As an entrepreneurial advisor, when starting a business, he notices that people often get ahead of themselves. They think about the business´viability (if something has a sustainable business model) and feasibility (if they have the skillset to develop a product or service at the level they need to) to evaluate the opportunity.

What Jeremy recommends, though, is that those evaluations hold no bearing if they don’t have a validated foundation of desirability. In other words, if people don’t actually want what you have to offer, then everything else is useless. And it’s for that exact reason that he recommends any entrepreneur does rapid ‘desirability testing’ before starting any venture, to make sure there’s real market need.

While that’s a great business lesson, there’s a fitting corollary into personal development as well. In our self-growth and pursuit of positive change, many people are approaching things in the wrong order.

Here are a few examples: 

Say someone wants to be more disciplined and mentally tough so they buy an ice bath at home. But then they’re not in it consistently because the only time they can use it is in the morning, and it prevents them from getting a workout in.
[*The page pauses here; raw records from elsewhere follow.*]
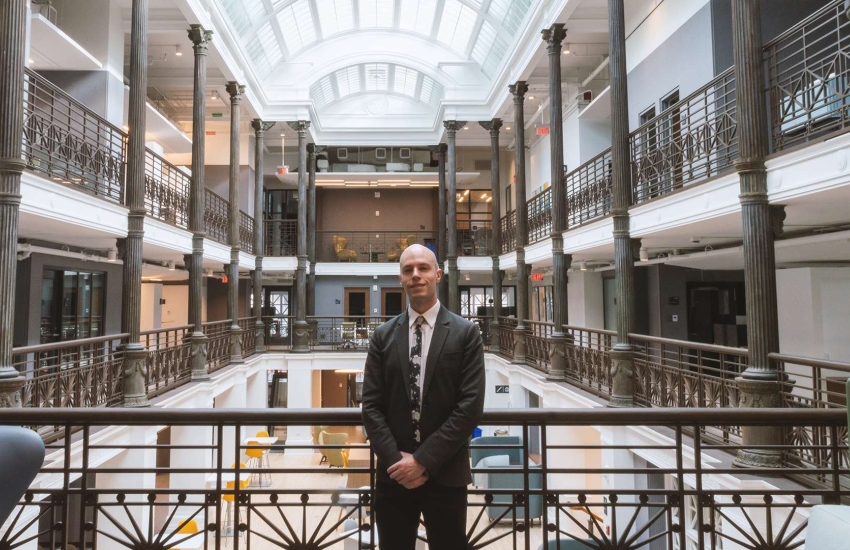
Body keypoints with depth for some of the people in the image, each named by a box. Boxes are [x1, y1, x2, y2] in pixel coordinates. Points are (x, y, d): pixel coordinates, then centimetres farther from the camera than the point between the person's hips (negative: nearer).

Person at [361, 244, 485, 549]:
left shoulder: (465, 333, -5)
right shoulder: (383, 336, 3)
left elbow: (471, 406, -11)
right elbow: (371, 406, 0)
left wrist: (424, 460, -13)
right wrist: (397, 460, -11)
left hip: (445, 474, -2)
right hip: (394, 473, 2)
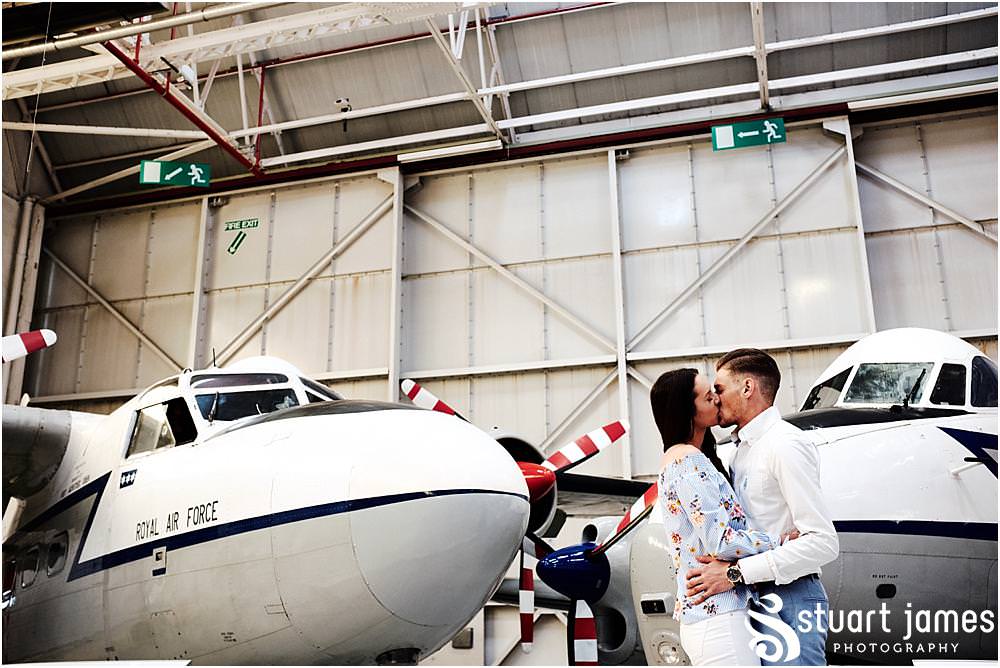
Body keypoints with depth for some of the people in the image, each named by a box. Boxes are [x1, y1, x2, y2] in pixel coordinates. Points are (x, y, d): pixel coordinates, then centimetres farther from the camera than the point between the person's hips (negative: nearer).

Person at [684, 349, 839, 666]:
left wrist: (736, 572, -19)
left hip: (788, 602, -8)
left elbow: (823, 542, -19)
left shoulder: (784, 445, -12)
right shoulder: (743, 449, 16)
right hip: (755, 601, 8)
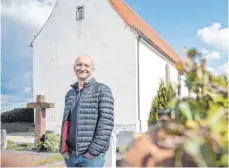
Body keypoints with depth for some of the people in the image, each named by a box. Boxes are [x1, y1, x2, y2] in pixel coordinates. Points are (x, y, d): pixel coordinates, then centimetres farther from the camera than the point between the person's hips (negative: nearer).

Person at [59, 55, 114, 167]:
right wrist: (63, 148, 6)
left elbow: (106, 123, -10)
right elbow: (65, 122, 17)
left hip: (91, 156, -5)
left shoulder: (102, 90, -2)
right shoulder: (70, 94, 15)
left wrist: (93, 151, -14)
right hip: (70, 155, 5)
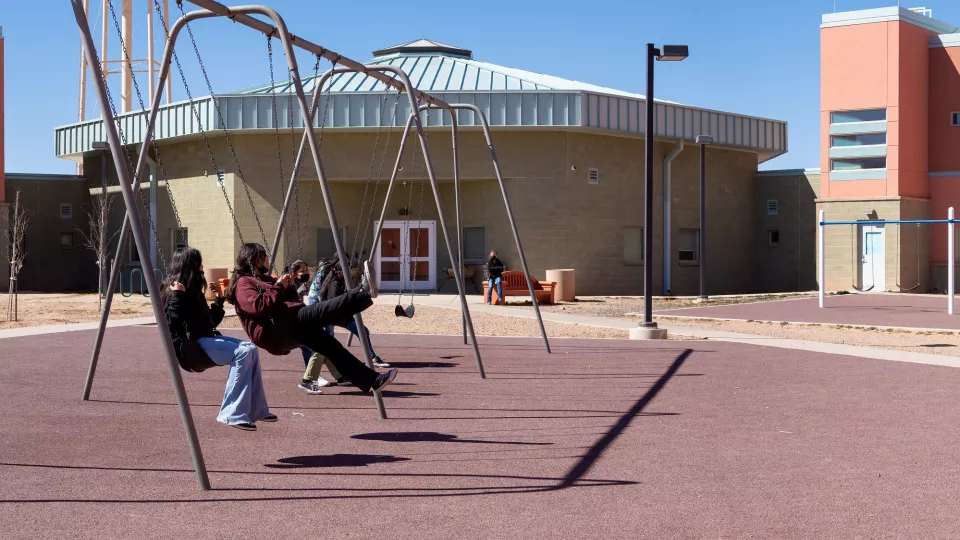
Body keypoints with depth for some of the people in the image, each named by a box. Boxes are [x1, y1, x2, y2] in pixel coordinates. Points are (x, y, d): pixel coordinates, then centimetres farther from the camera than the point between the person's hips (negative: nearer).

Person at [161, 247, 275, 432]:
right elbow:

Or say someone wants to start a side business so they pay a designer to create a logo and build a website for them. But then, when it’s time to work on it, they realize they don’t have as much free-time as they thought, and it causes unintended consequences at home with their family.

In both cases, the person in question thought they knew what they wanted, but they didn’t see the full picture. And before making big moves on it, they could have tried it lightly. 

Instead of buying an ice bath, they could have hopped in the community pool for a few weeks and see if it’s a routine that works for them… 

Or before investing so much in starting their business, they could have gotten their first client to see what it was like.

The lesson is, what you think you want in your head could be very different in practice. So be intentional about allowing yourself to taste it, and validate its desirability before investing more time and energy into its viability and feasibility.